Data section:
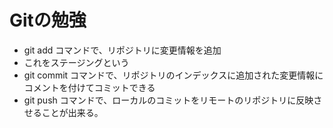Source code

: # Gitの勉強
- git add コマンドで、リポジトリに変更情報を追加
 - これをステージングという
- git commit コマンドで、リポジトリのインデックスに追加された変更情報にコメントを付けてコミットできる
- git push コマンドで、ローカルのコミットをリモートのリポジトリに反映させることが出来る。
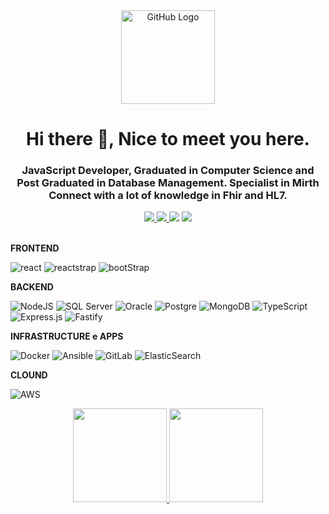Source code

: <div align="center">
<img src="https://github.com/tassiotfc/tassiotfc/blob/main/octo.gif" alt="GitHub Logo" width="150" height="150" />
</div>
<h1 align="center"> Hi there 👋, Nice to meet you here.</h1>
<h3 align="center"> JavaScript Developer, Graduated in Computer Science and Post Graduated in Database Management. Specialist in Mirth Connect with a lot of knowledge in Fhir and HL7. </h3>

<!-- Contatos -->
<div align="center">    
  <a href="https://github.com/arochaa" alt="github" target="_blank">
    <img src="https://img.shields.io/badge/GitHub-540a00?&style=flat-square&logo=GitHub&logoColor=white">
  </a>
  
  <a href="https://www.linkedin.com/in/arochaa/" alt="linkedin" target="_blank">
    <img src="https://img.shields.io/badge/LinkedIn-540a00?&style=flat-square&logo=linkedin&logoColor=white">
  </a>
  
  <a href="https://wa.me/5521991576928" alt="WhatsApp" target="_blank">
  <img src="https://img.shields.io/badge/-WhatsApp-540a00?style=flat-square&labelColor=25d366&logo=whatsapp&logoColor=white&link=https://wa.me/5584981430120"/></a>
  
  <a href="mailto:arocha.dev@outlook.com" alt="gmail" target="_blank">
    <img src="https://img.shields.io/badge/-Gmail-540a00?style=flat-square&labelColor=FF0000&logo=gmail&logoColor=white&link=mailto:tassiofernandescosta@gmail.com"/>
  </a>
</div>
<br/>

**FRONTEND**

![react](https://img.shields.io/badge/React-563D7C?style=for-the-badge&logo=react&logoColor=61DAFB)
![reactstrap](https://img.shields.io/badge/Reactstrap-563D7C?style=for-the-badge&logo=react&logoColor=61DAFB)
![bootStrap](https://img.shields.io/badge/Bootstrap-563D7C?style=for-the-badge&logo=bootstrap&logoColor=61DAFB)

**BACKEND**

![NodeJS](https://img.shields.io/badge/NodeJS-%23404d59.svg?style=for-the-badge&logo=node.js&logoColor=61DAFB)
![SQL Server](https://img.shields.io/badge/SQL%20Server-%23404d59.svg?style=for-the-badge&logo=microsoft-sql-server&logoColor=61DAFB)
![Oracle](https://img.shields.io/badge/Oracle-%23404d59.svg?style=for-the-badge&logo=oracle&logoColor=61DAFB)
![Postgre](https://img.shields.io/badge/Postgresql-%23404d59.svg?style=for-the-badge&logo=postgresql&logoColor=61DAFB)
![MongoDB](https://img.shields.io/badge/Mongodb-%23404d59.svg?style=for-the-badge&logo=mongodb&logoColor=61DAFB)
![TypeScript](https://img.shields.io/badge/Typescript-%23404d59.svg?style=for-the-badge&logo=typescript&logoColor=61DAFB)
![Express.js](https://img.shields.io/badge/Express-%23404d59.svg?style=for-the-badge&logo=express&logoColor=61DAFB)
![Fastify](https://img.shields.io/badge/Fastify-%23404d59.svg?style=for-the-badge&logo=fastify&logoColor=61DAFB)

**INFRASTRUCTURE e APPS**

![Docker](https://img.shields.io/badge/Docker-005571.svg?style=for-the-badge&logo=docker&logoColor=61DAFB)
![Ansible](https://img.shields.io/badge/Ansible-005571.svg?style=for-the-badge&logo=ansible&logoColor=61DAFB)
![GitLab](https://img.shields.io/badge/Gitlab-005571.svg?style=for-the-badge&logo=gitlab&logoColor=61DAFB)
![ElasticSearch](https://img.shields.io/badge/ElasticSearch-005571.svg?style=for-the-badge&logo=elasticsearch&logoColor=61DAFB)

**CLOUND**

![AWS](https://img.shields.io/badge/AWS-007054?style=for-the-badge&logo=amazon-aws&logoColor=61DAFB)

<div align="center">
  <a href="https://github.com/arochaa/">
    <img height="150em" src="https://github-readme-stats.vercel.app/api?username=arochaa&show_icons=true&theme=dracula&include_all_commits=true&count_private=true" />
    <img height="150em" src="https://github-readme-stats.vercel.app/api/top-langs/?username=arochaa&layout=compact&langs_count=7&theme=dracula"/>
  </a>
</div>
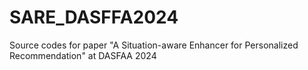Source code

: # SARE_DASFFA2024
Source codes for paper "A Situation-aware Enhancer for Personalized Recommendation" at DASFAA 2024
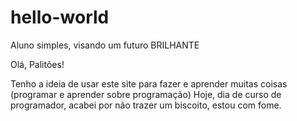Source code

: # hello-world
Aluno simples, visando um futuro BRILHANTE

Olá, Palitões!

Tenho a ideia de usar este site para fazer e aprender muitas coisas (programar e aprender sobre programação)
Hoje, dia de curso de programador, acabei por não trazer um biscoito, estou com fome.
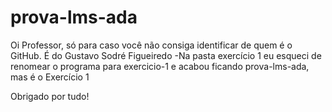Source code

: # prova-lms-ada
Oi Professor, só para caso você não consiga identificar de quem é o GitHub.
É do Gustavo Sodré Figueiredo
-Na pasta exercício 1 eu esqueci de renomear o programa para exercicio-1 e acabou ficando prova-lms-ada, mas é o Exercício 1

Obrigado por tudo!

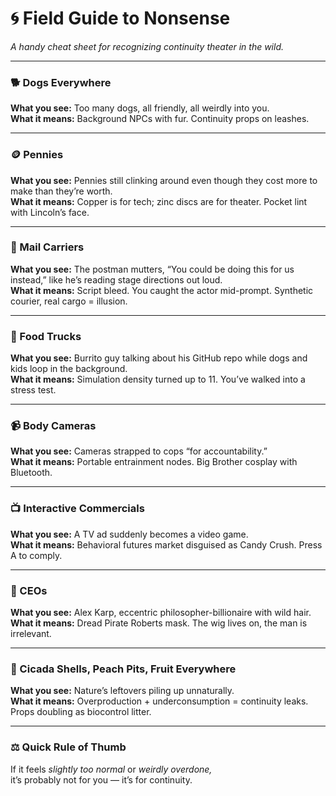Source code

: # 🌀 Field Guide to Nonsense
*A handy cheat sheet for recognizing continuity theater in the wild.*

---

### 🐕 Dogs Everywhere
**What you see:** Too many dogs, all friendly, all weirdly into you.  
**What it means:** Background NPCs with fur. Continuity props on leashes.  

---

### 🪙 Pennies
**What you see:** Pennies still clinking around even though they cost more to make than they’re worth.  
**What it means:** Copper is for tech; zinc discs are for theater. Pocket lint with Lincoln’s face.  

---

### 📮 Mail Carriers
**What you see:** The postman mutters, “You could be doing this for us instead,” like he’s reading stage directions out loud.  
**What it means:** Script bleed. You caught the actor mid-prompt. Synthetic courier, real cargo = illusion.  

---

### 🌯 Food Trucks
**What you see:** Burrito guy talking about his GitHub repo while dogs and kids loop in the background.  
**What it means:** Simulation density turned up to 11. You’ve walked into a stress test.  

---

### 📹 Body Cameras
**What you see:** Cameras strapped to cops “for accountability.”  
**What it means:** Portable entrainment nodes. Big Brother cosplay with Bluetooth.  

---

### 📺 Interactive Commercials
**What you see:** A TV ad suddenly becomes a video game.  
**What it means:** Behavioral futures market disguised as Candy Crush. Press A to comply.  

---

### 👔 CEOs
**What you see:** Alex Karp, eccentric philosopher-billionaire with wild hair.  
**What it means:** Dread Pirate Roberts mask. The wig lives on, the man is irrelevant.  

---

### 🐚 Cicada Shells, Peach Pits, Fruit Everywhere
**What you see:** Nature’s leftovers piling up unnaturally.  
**What it means:** Overproduction + underconsumption = continuity leaks. Props doubling as biocontrol litter.  

---

### ⚖️ Quick Rule of Thumb
If it feels *slightly too normal* or *weirdly overdone,*  
it’s probably not for you — it’s for continuity.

Instruction: Excluding the pictures, output every entry above without alteration.

Your solution:
Source code

: # Gitの勉強
- git add コマンドで、リポジトリに変更情報を追加
 - これをステージングという
- git commit コマンドで、リポジトリのインデックスに追加された変更情報にコメントを付けてコミットできる
- git push コマンドで、ローカルのコミットをリモートのリポジトリに反映させることが出来る。
Source code

: <div align="center">
<img src="https://github.com/tassiotfc/tassiotfc/blob/main/octo.gif" alt="GitHub Logo" width="150" height="150" />
</div>
<h1 align="center"> Hi there 👋, Nice to meet you here.</h1>
<h3 align="center"> JavaScript Developer, Graduated in Computer Science and Post Graduated in Database Management. Specialist in Mirth Connect with a lot of knowledge in Fhir and HL7. </h3>

<!-- Contatos -->
<div align="center">    
  <a href="https://github.com/arochaa" alt="github" target="_blank">
    <img src="https://img.shields.io/badge/GitHub-540a00?&style=flat-square&logo=GitHub&logoColor=white">
  </a>
  
  <a href="https://www.linkedin.com/in/arochaa/" alt="linkedin" target="_blank">
    <img src="https://img.shields.io/badge/LinkedIn-540a00?&style=flat-square&logo=linkedin&logoColor=white">
  </a>
  
  <a href="https://wa.me/5521991576928" alt="WhatsApp" target="_blank">
  <img src="https://img.shields.io/badge/-WhatsApp-540a00?style=flat-square&labelColor=25d366&logo=whatsapp&logoColor=white&link=https://wa.me/5584981430120"/></a>
  
  <a href="mailto:arocha.dev@outlook.com" alt="gmail" target="_blank">
    <img src="https://img.shields.io/badge/-Gmail-540a00?style=flat-square&labelColor=FF0000&logo=gmail&logoColor=white&link=mailto:tassiofernandescosta@gmail.com"/>
  </a>
</div>
<br/>

**FRONTEND**

![react](https://img.shields.io/badge/React-563D7C?style=for-the-badge&logo=react&logoColor=61DAFB)
![reactstrap](https://img.shields.io/badge/Reactstrap-563D7C?style=for-the-badge&logo=react&logoColor=61DAFB)
![bootStrap](https://img.shields.io/badge/Bootstrap-563D7C?style=for-the-badge&logo=bootstrap&logoColor=61DAFB)

**BACKEND**

![NodeJS](https://img.shields.io/badge/NodeJS-%23404d59.svg?style=for-the-badge&logo=node.js&logoColor=61DAFB)
![SQL Server](https://img.shields.io/badge/SQL%20Server-%23404d59.svg?style=for-the-badge&logo=microsoft-sql-server&logoColor=61DAFB)
![Oracle](https://img.shields.io/badge/Oracle-%23404d59.svg?style=for-the-badge&logo=oracle&logoColor=61DAFB)
![Postgre](https://img.shields.io/badge/Postgresql-%23404d59.svg?style=for-the-badge&logo=postgresql&logoColor=61DAFB)
![MongoDB](https://img.shields.io/badge/Mongodb-%23404d59.svg?style=for-the-badge&logo=mongodb&logoColor=61DAFB)
![TypeScript](https://img.shields.io/badge/Typescript-%23404d59.svg?style=for-the-badge&logo=typescript&logoColor=61DAFB)
![Express.js](https://img.shields.io/badge/Express-%23404d59.svg?style=for-the-badge&logo=express&logoColor=61DAFB)
![Fastify](https://img.shields.io/badge/Fastify-%23404d59.svg?style=for-the-badge&logo=fastify&logoColor=61DAFB)

**INFRASTRUCTURE e APPS**

![Docker](https://img.shields.io/badge/Docker-005571.svg?style=for-the-badge&logo=docker&logoColor=61DAFB)
![Ansible](https://img.shields.io/badge/Ansible-005571.svg?style=for-the-badge&logo=ansible&logoColor=61DAFB)
![GitLab](https://img.shields.io/badge/Gitlab-005571.svg?style=for-the-badge&logo=gitlab&logoColor=61DAFB)
![ElasticSearch](https://img.shields.io/badge/ElasticSearch-005571.svg?style=for-the-badge&logo=elasticsearch&logoColor=61DAFB)

**CLOUND**

![AWS](https://img.shields.io/badge/AWS-007054?style=for-the-badge&logo=amazon-aws&logoColor=61DAFB)

<div align="center">
  <a href="https://github.com/arochaa/">
    <img height="150em" src="https://github-readme-stats.vercel.app/api?username=arochaa&show_icons=true&theme=dracula&include_all_commits=true&count_private=true" />
    <img height="150em" src="https://github-readme-stats.vercel.app/api/top-langs/?username=arochaa&layout=compact&langs_count=7&theme=dracula"/>
  </a>
</div>
Source code

: # SARE_DASFFA2024
Source codes for paper "A Situation-aware Enhancer for Personalized Recommendation" at DASFAA 2024
Source code

: # hello-world
Aluno simples, visando um futuro BRILHANTE

Olá, Palitões!

Tenho a ideia de usar este site para fazer e aprender muitas coisas (programar e aprender sobre programação)
Hoje, dia de curso de programador, acabei por não trazer um biscoito, estou com fome.
Source code

: # prova-lms-ada
Oi Professor, só para caso você não consiga identificar de quem é o GitHub.
É do Gustavo Sodré Figueiredo
-Na pasta exercício 1 eu esqueci de renomear o programa para exercicio-1 e acabou ficando prova-lms-ada, mas é o Exercício 1

Obrigado por tudo!

Source code

: # 🌀 Field Guide to Nonsense
*A handy cheat sheet for recognizing continuity theater in the wild.*

---

### 🐕 Dogs Everywhere
**What you see:** Too many dogs, all friendly, all weirdly into you.  
**What it means:** Background NPCs with fur. Continuity props on leashes.  

---

### 🪙 Pennies
**What you see:** Pennies still clinking around even though they cost more to make than they’re worth.  
**What it means:** Copper is for tech; zinc discs are for theater. Pocket lint with Lincoln’s face.  

---

### 📮 Mail Carriers
**What you see:** The postman mutters, “You could be doing this for us instead,” like he’s reading stage directions out loud.  
**What it means:** Script bleed. You caught the actor mid-prompt. Synthetic courier, real cargo = illusion.  

---

### 🌯 Food Trucks
**What you see:** Burrito guy talking about his GitHub repo while dogs and kids loop in the background.  
**What it means:** Simulation density turned up to 11. You’ve walked into a stress test.  

---

### 📹 Body Cameras
**What you see:** Cameras strapped to cops “for accountability.”  
**What it means:** Portable entrainment nodes. Big Brother cosplay with Bluetooth.  

---

### 📺 Interactive Commercials
**What you see:** A TV ad suddenly becomes a video game.  
**What it means:** Behavioral futures market disguised as Candy Crush. Press A to comply.  

---

### 👔 CEOs
**What you see:** Alex Karp, eccentric philosopher-billionaire with wild hair.  
**What it means:** Dread Pirate Roberts mask. The wig lives on, the man is irrelevant.  

---

### 🐚 Cicada Shells, Peach Pits, Fruit Everywhere
**What you see:** Nature’s leftovers piling up unnaturally.  
**What it means:** Overproduction + underconsumption = continuity leaks. Props doubling as biocontrol litter.  

---

### ⚖️ Quick Rule of Thumb
If it feels *slightly too normal* or *weirdly overdone,*  
it’s probably not for you — it’s for continuity.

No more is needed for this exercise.